Collection entries
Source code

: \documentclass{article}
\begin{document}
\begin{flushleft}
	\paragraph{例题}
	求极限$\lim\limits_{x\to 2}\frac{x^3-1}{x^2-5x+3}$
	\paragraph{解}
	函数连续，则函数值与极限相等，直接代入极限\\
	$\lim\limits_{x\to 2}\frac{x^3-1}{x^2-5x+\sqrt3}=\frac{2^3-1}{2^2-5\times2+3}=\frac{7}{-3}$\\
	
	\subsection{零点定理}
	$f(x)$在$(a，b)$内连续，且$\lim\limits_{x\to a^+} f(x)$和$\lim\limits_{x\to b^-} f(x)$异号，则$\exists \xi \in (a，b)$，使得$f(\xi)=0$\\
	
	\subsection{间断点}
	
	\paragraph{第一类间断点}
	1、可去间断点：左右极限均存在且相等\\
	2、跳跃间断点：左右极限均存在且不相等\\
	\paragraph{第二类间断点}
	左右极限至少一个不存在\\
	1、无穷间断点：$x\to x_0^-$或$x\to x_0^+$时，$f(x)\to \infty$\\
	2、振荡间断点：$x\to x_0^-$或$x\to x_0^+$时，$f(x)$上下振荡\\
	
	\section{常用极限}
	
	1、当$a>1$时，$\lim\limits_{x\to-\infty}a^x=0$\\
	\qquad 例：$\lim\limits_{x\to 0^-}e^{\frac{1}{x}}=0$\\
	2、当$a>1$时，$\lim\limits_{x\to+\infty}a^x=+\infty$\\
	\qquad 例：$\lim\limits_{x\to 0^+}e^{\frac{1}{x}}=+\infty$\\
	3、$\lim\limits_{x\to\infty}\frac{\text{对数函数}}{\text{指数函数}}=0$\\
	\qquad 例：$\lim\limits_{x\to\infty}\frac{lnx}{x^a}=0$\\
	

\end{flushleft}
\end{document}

Job item: Recopy all of the records verbatim.

Exercise solution:
Source code

: \documentclass{article}
\begin{document}
\begin{flushleft}
	\paragraph{例题}
	求极限$\lim\limits_{x\to 2}\frac{x^3-1}{x^2-5x+3}$
	\paragraph{解}
	函数连续，则函数值与极限相等，直接代入极限\\
	$\lim\limits_{x\to 2}\frac{x^3-1}{x^2-5x+\sqrt3}=\frac{2^3-1}{2^2-5\times2+3}=\frac{7}{-3}$\\
	
	\subsection{零点定理}
	$f(x)$在$(a，b)$内连续，且$\lim\limits_{x\to a^+} f(x)$和$\lim\limits_{x\to b^-} f(x)$异号，则$\exists \xi \in (a，b)$，使得$f(\xi)=0$\\
	
	\subsection{间断点}
	
	\paragraph{第一类间断点}
	1、可去间断点：左右极限均存在且相等\\
	2、跳跃间断点：左右极限均存在且不相等\\
	\paragraph{第二类间断点}
	左右极限至少一个不存在\\
	1、无穷间断点：$x\to x_0^-$或$x\to x_0^+$时，$f(x)\to \infty$\\
	2、振荡间断点：$x\to x_0^-$或$x\to x_0^+$时，$f(x)$上下振荡\\
	
	\section{常用极限}
	
	1、当$a>1$时，$\lim\limits_{x\to-\infty}a^x=0$\\
	\qquad 例：$\lim\limits_{x\to 0^-}e^{\frac{1}{x}}=0$\\
	2、当$a>1$时，$\lim\limits_{x\to+\infty}a^x=+\infty$\\
	\qquad 例：$\lim\limits_{x\to 0^+}e^{\frac{1}{x}}=+\infty$\\
	3、$\lim\limits_{x\to\infty}\frac{\text{对数函数}}{\text{指数函数}}=0$\\
	\qquad 例：$\lim\limits_{x\to\infty}\frac{lnx}{x^a}=0$\\
	

\end{flushleft}
\end{document}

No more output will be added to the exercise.